DrBob, Jul 10 2006
  

       As if the Aristocratic Compartment patrons would ever use such disgusting language.
methinksnot, Jul 10 2006
  

       The underground should be run like a public service and not a business.   

       The underground is already working at 120% capacity and struggling to meet demand.   

       Reducing the overall capacity of the underground is just about the most damaging thing you can do to London's transport network.   

       It will have a number of negative consequences:   

       a) More commuters will seek alternatives to the underground, ie. cars and buses, increasing congestion and pollution on the roads. b) Some commuters will quit their job stop travelling alltogether, harming the economy of London. c) Supply/demand law: The overall cost and time of travel will increase (also for standard class passenges)   

       The external costs this measure would impose on the economy in general would outweigh any extra revenue made by the undergroud.   

       If you want to travel in luxury in London, take a helicopter.

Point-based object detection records
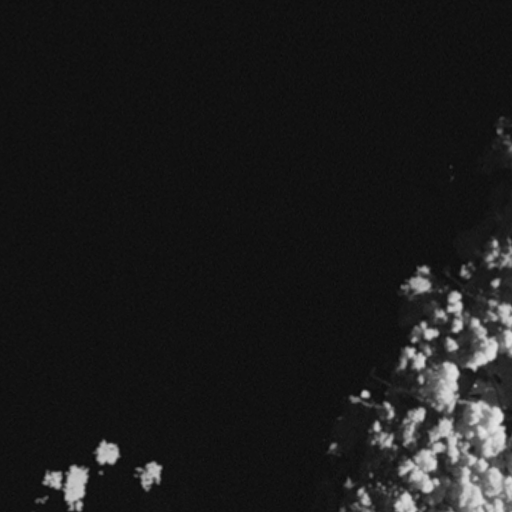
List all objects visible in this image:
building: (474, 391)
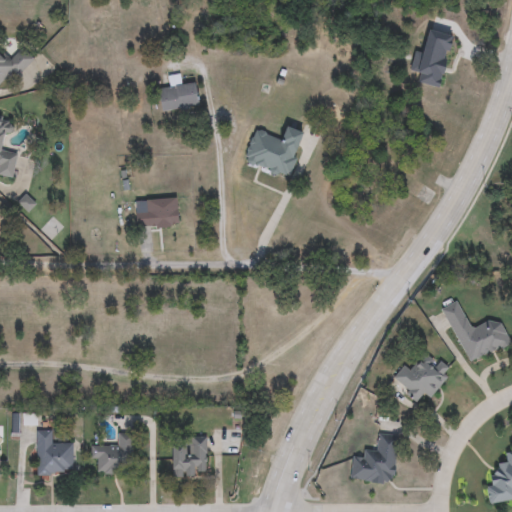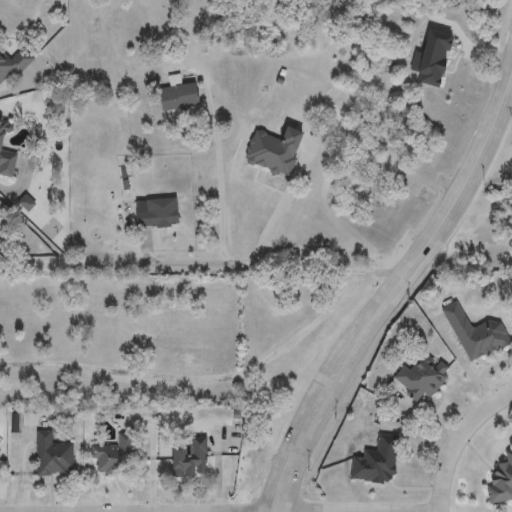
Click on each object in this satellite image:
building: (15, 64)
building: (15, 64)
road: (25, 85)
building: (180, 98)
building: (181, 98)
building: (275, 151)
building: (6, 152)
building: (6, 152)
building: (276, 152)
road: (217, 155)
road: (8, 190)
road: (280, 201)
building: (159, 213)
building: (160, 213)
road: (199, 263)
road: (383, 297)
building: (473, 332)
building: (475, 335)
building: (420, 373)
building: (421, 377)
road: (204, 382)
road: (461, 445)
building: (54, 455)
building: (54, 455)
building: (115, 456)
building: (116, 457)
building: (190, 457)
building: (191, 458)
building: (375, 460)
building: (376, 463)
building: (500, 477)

- WORK REQUEST A -
Please explain, in one to three sentences, why the comment on the London underground says reducing the underground's capacity would harm London's economy.
- WORK REQUEST B -
For each statement, say yes or no to whether it agrees with the comment on the London underground, and quote the deciding words: (i) The underground is already running above its capacity. (ii) The underground should be run like a business. (iii) Only first-class passengers would face higher travel costs.
The records have no part in this.

- WRITTEN SOLUTION A -
Some commuters would quit their jobs and stop traveling altogether, which would harm London's economy. The comment also says the external costs imposed on the economy in general would outweigh any extra revenue the underground made.

- WRITTEN SOLUTION B -
(i) Yes: "The underground is already working at 120% capacity and struggling to meet demand."
(ii) No: "The underground should be run like a public service and not a business."
(iii) No: "The overall cost and time of travel will increase (also for standard class passenges)"